* [Texte]:
═══
L’Afrique est un continent où, du moins en apparence, nous nous félicitons de notre diversité, qui se traduit par la grande variété de nos nombreuses cultures, langues, modes, flores et faunes. C’est pourquoi on ne peut qu’être perplexe lorsque l’on constate qu’une grande partie de la population africaine dépend d’un petit nombre de cultures telles que le maïs, le riz et le blé. Cette dépendance n’est pas simplement monotone d’un point de vue gustatif ; elle porte aussi grandement atteinte à la qualité de nos régimes et crée un système agricole plus vulnérable, en particulier lors d’importantes sécheresses comme celle qui touche cette année le sud de l’Afrique.
Le secteur agricole africain a récemment suscité beaucoup de débats. Ce secteur est en bonne position pour devenir le nouveau moteur économique d’un continent devenu trop dépendant de marchandises comme le pétrole. Cette semaine, des chefs d’État et d’importants responsables venant d’Afrique et du monde entier se rassemblent à Nairobi dans le cadre du Forum sur la révolution verte en Afrique. À cette occasion, de nouveaux engagements se chiffrant à plusieurs millions de dollars à destination des petits exploitants d’Afrique pourraient voir le jour.
Néanmoins, il est peu probable que l’Afrique réalise son potentiel agricole ou qu’elle soit prête à faire face à des défis tels que les sécheresses – dont la fréquence s’accélère en raison du changement climatique – à moins que nous changions notre manière d’envisager la diversité des cultures.
Ces deux dernières décennies, mon travail a tourné autour du développement et de la promotion de patates douces enrichies sur le plan nutritionnel. Cette expérience m’a convaincue du fait que, avec la bonne approche, les agriculteurs seront enclins à cultiver une plus grande variété de cultures et que les consommateurs finiront par adopter les nouveautés disponibles à table.
═══
* [Exercices proposés]:
1) Convertissez en tableau JSON de chaînes le passage de la liste allant de son début jusqu'à la ligne contenant "common name: Boxelder bug", incluse, à raison d'une chaîne par ligne et sans les lignes vides.
2) Poursuivez le texte sur la diversité des cultures en Afrique à partir de sa dernière phrase.

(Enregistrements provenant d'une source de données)
═══
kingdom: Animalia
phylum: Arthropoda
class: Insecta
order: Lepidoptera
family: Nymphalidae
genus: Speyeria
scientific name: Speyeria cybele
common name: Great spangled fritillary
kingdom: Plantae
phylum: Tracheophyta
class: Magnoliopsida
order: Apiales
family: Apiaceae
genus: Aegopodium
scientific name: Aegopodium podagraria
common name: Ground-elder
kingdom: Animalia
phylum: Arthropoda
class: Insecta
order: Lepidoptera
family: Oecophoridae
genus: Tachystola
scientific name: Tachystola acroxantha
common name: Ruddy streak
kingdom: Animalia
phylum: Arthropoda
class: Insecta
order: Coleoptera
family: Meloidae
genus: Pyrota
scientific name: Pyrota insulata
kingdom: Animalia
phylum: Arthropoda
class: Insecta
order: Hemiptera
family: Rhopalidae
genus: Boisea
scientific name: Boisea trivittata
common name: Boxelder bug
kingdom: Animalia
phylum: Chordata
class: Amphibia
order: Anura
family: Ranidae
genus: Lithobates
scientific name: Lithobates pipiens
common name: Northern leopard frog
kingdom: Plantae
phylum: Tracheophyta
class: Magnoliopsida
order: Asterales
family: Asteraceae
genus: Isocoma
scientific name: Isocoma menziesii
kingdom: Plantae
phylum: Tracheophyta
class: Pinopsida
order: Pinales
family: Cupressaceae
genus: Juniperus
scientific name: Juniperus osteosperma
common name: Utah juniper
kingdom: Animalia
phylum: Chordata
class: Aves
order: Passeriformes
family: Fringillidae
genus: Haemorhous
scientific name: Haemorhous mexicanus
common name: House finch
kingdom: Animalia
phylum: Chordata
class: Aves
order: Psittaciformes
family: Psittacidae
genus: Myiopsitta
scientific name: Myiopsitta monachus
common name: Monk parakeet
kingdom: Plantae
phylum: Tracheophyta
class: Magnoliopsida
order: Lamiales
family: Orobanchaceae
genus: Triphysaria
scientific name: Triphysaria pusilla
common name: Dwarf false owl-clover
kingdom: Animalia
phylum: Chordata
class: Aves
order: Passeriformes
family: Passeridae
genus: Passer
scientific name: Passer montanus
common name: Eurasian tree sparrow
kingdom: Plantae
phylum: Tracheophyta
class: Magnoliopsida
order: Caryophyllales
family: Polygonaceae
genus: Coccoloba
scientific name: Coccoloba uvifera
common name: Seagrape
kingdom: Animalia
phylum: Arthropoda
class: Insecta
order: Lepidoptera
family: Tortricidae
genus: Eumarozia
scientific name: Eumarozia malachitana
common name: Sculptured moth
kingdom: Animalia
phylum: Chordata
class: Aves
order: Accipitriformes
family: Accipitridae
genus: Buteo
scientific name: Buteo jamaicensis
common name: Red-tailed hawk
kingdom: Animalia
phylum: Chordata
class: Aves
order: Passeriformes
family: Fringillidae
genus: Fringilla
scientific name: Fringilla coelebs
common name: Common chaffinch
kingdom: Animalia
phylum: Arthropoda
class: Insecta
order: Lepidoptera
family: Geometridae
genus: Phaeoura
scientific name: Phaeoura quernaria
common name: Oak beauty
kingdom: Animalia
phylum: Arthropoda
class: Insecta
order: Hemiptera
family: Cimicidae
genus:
═══
* [Réponses attendues]:
1)
[
  "kingdom: Animalia",
  "phylum: Arthropoda",
  "class: Insecta",
  "order: Lepidoptera",
  "family: Nymphalidae",
  "genus: Speyeria",
  "scientific name: Speyeria cybele",
  "common name: Great spangled fritillary",
  "kingdom: Plantae",
  "phylum: Tracheophyta",
  "class: Magnoliopsida",
  "order: Apiales",
  "family: Apiaceae",
  "genus: Aegopodium",
  "scientific name: Aegopodium podagraria",
  "common name: Ground-elder",
  "kingdom: Animalia",
  "phylum: Arthropoda",
  "class: Insecta",
  "order: Lepidoptera",
  "family: Oecophoridae",
  "genus: Tachystola",
  "scientific name: Tachystola acroxantha",
  "common name: Ruddy streak",
  "kingdom: Animalia",
  "phylum: Arthropoda",
  "class: Insecta",
  "order: Coleoptera",
  "family: Meloidae",
  "genus: Pyrota",
  "scientific name: Pyrota insulata",
  "kingdom: Animalia",
  "phylum: Arthropoda",
  "class: Insecta",
  "order: Hemiptera",
  "family: Rhopalidae",
  "genus: Boisea",
  "scientific name: Boisea trivittata",
  "common name: Boxelder bug"
]

2)
L’Afrique a la chance de bénéficier d’une grande richesse en termes de diversité de cultures. La plupart de ces cultures – y compris le sorgho, l’igname et le niébé – trouvent leur origine sur le continent. Mais de nombreuses autres cultures y sont arrivées via le commerce, depuis l’Asie comme la banane, le pois d’Angole et le blé, ou d’Amérique, comme les haricots, le manioc et le maïs. Et pourtant, plutôt que de tirer parti de ces nombreuses options alimentaires, nous avons excessivement misé sur quelques cultures seulement.
Prenez le cas du maïs dans l’est et le sud-est de l’Afrique. Il peut certes pousser dans différents environnements et fournir une quantité importante de calories. Néanmoins, le maïs a aussi ses faiblesses, parmi lesquelles sa sensibilité à la sécheresse et aux insectes ainsi que ses médiocres qualités nutritionnelles.
Même si les travaux de recherche ont récemment permis de développer des variétés de maïs plus résistantes et nutritives, cela demeure insuffisant. En effet, dans de nombreuses régions, la hausse des températures et des précipitations de plus en plus irrégulières entraîneront une baisse des rendements agricoles – jusqu’à 22% dans de nombreuses régions et jusqu’à 60% en Afrique du Sud et au Zimbabwe, selon le rapport 2015 du Panel de Montpellier.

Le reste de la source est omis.